There is a physician workforce crisis in primary care, both in the United States and United Kingdom. In the UK, half or more general practice physician training positions have been difficult to fill in certain parts of the country. In the U.S., the American Association of Medical Colleges estimates that by 2025 there will be a shortfall of between 15,000 and 35,000 primary care physicians nationally. If you've recently tried to make a quick or easy appointment to see your primary care doctor in the U.S., you have found more often than not it is difficult to do. You end up seeing a nurse practitioner, physician assistant, or get told to go to the local urgent care center. New patient waits for primary care doctors are up in many parts of the U.S., and in the UK delivery system, which has suffered chronically from long waiting times, there are calls to turn more patient visits into phone consultations, given the rising workload of general practitioners there.
The situation in both countries is neither temporary nor easily fixable. And at its core the reasons for these shortages is similar in both places. Overall, the field of primary care medicine looms as increasingly unattractive to young medical students, for a variety of reasons.
First, it is a complicated field of medicine where the perception remains that one cannot know enough to be highly knowledgeable in all the areas of clinical care required. This makes many young doctors conclude that it involves “becoming a jack of all trades, master of none.” Second, both the unbalanced lifestyle and intense workload of a full-time primary care doctor or general practitioner who works as a partner or employee of a single organization puts many off from the outset. Increasingly, young doctors prefer a healthier work-life balance than their predecessors, at the same time wanting higher compensation for being primary care doctors as acknowledgement of the fact that the job is a difficult one. Yet, salaries for primary care remain low compared to other specialties, and the work-life balance millennial medical students desire is seen as less possible in a field where the everyday responsibilities are often too diverse and highly task-oriented, such as completing patient information in one patient electronic health record after another, between and after visits with those patients.

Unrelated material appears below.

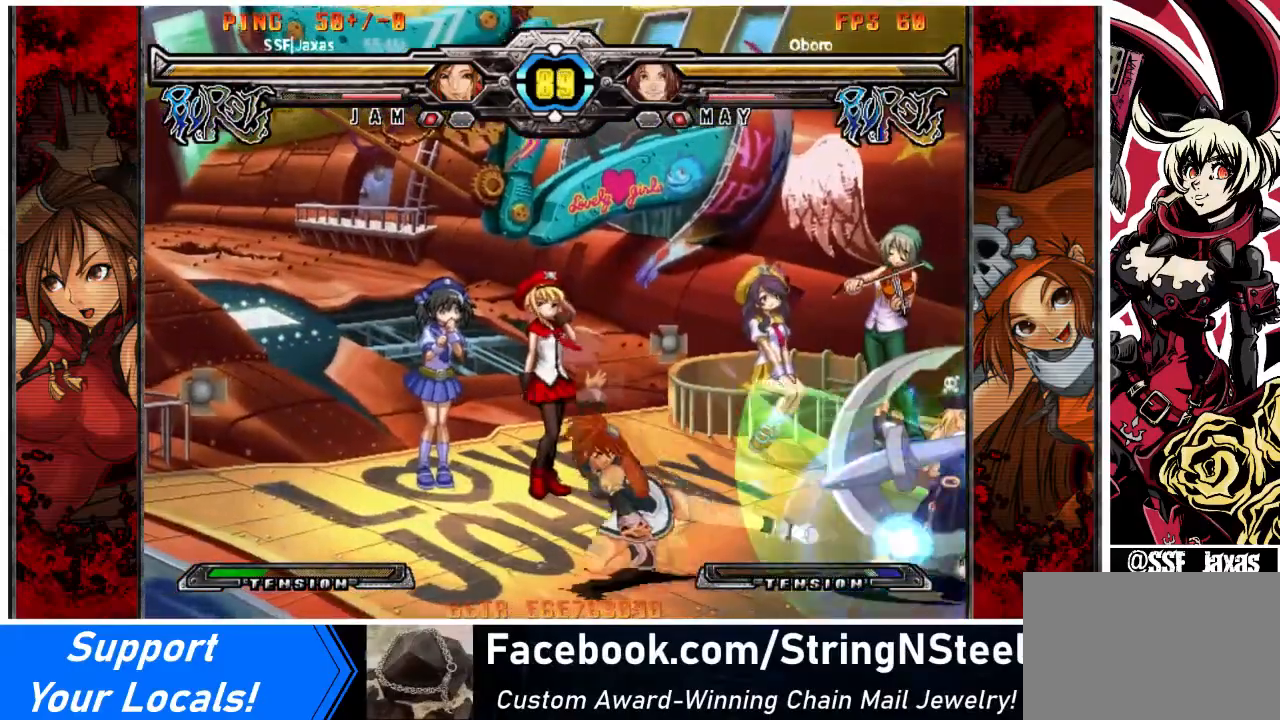
{"buttons": ["DPAD_LEFT"], "events": [[233, "DPAD_LEFT", "down"], [367, "DPAD_LEFT", "up"], [400, "DPAD_LEFT", "down"]]}
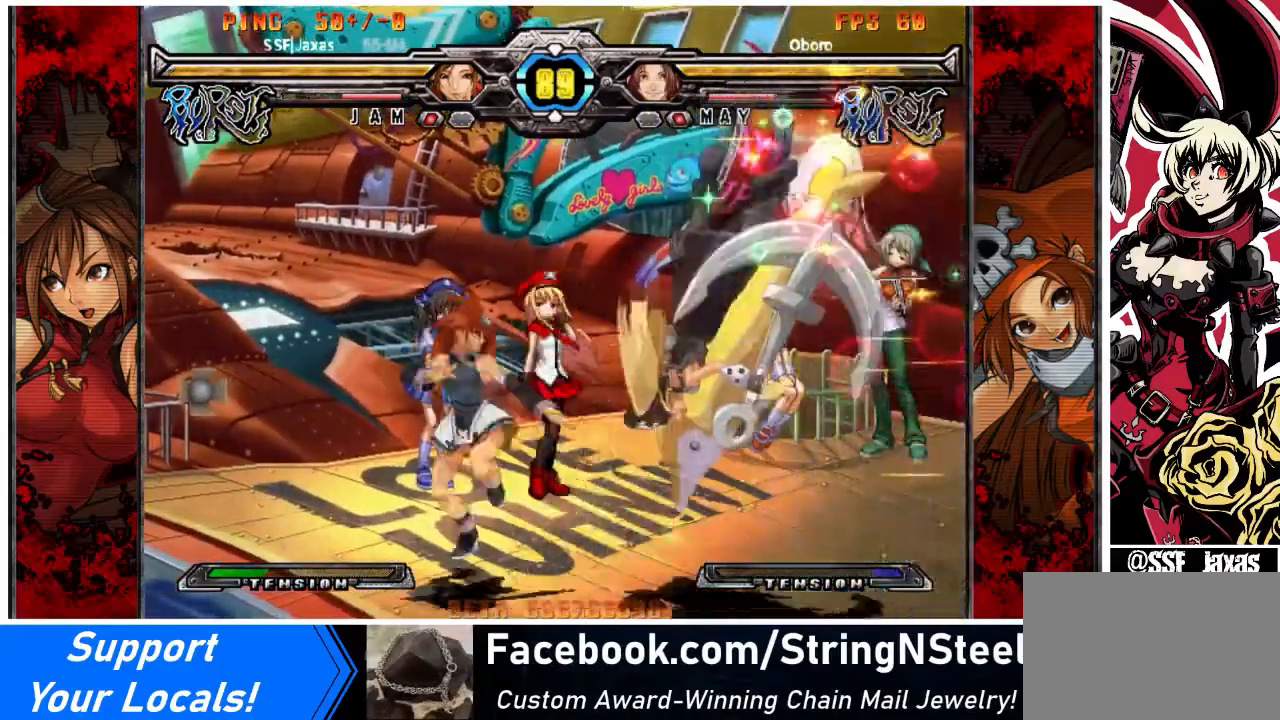
{"buttons": ["DPAD_DOWN", "DPAD_RIGHT"], "events": [[234, "DPAD_LEFT", "up"], [267, "DPAD_RIGHT", "down"], [467, "DPAD_DOWN", "down"]]}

But there is a deeper, more profoundly troubling reason for both the growing exodus from primary care by older doctors and the turn-off of it as a career for younger ones. That reason is the growing realization among both primary care doctors and their patients, that relational care, the bedrock of effective primary care delivery, is less and less possible in U.S. and UK health systems. Relational care is care defined by strong interpersonal attributes such as trust, mutual respect, and empathy. It involves doctors developing ongoing relationships with their patients, which foster emotional bonds that improve diagnostic accuracy and treatment efficacy. It involves primary care doctors finding greater meaning in their own work by experiencing the rewards of interpersonal care delivery—seeing their patients as individuals with unique life stories, and playing the roles of friend, advisor, and confidante for those patients.
What can be done about this situation? It may already be too late to turn back the decline of physician-centric primary care. The shortages of primary care doctors cannot be made up easily, and demand for primary care continues to rise. In addition, system forces in both countries, particularly the emphasis on squeezing greater efficiency out of care delivery; the intense focus on measurement and standardizing care through guidelines; and the growing use of non-physician personnel to provide services hamstrings the development of stable interpersonal relationships between doctor and patient, burns out physicians, and leaves patients with lowered expectations for their care.
But that doesn't mean we should give up. In its fullest realization, primary care medicine still offers the best chance for someone calling themselves a doctor to have meaningful connections with their patients. If we can better convince medical students of that reality, more will continue to choose the field. Even though their expectations have lowered, patients still would respond to competently done relational care, meaning that there remains strong demand for primary care doctors that are in the best position to give that type of care. We need innovations in primary care delivery that commit the system to a renewed emphasis on doctor-patient relationships, rather than emphasizing how to just give patients greater convenience in getting a minimum level of service quality. Young medical students have to be trained and socialized better to understand how to be a relational doctor in a system that won't always reward or support that type of care. This way, when they choose the field, they will both know what they are getting into and be better prepared to deal with it.
Most of all, though, we need to have a larger societal conversation about the important role of doctors in our primary care delivery system, then advocate strongly within the delivery system and with insurers that the rewards for organizations that pursue a more physician-centric approach will be greater than for those that do not.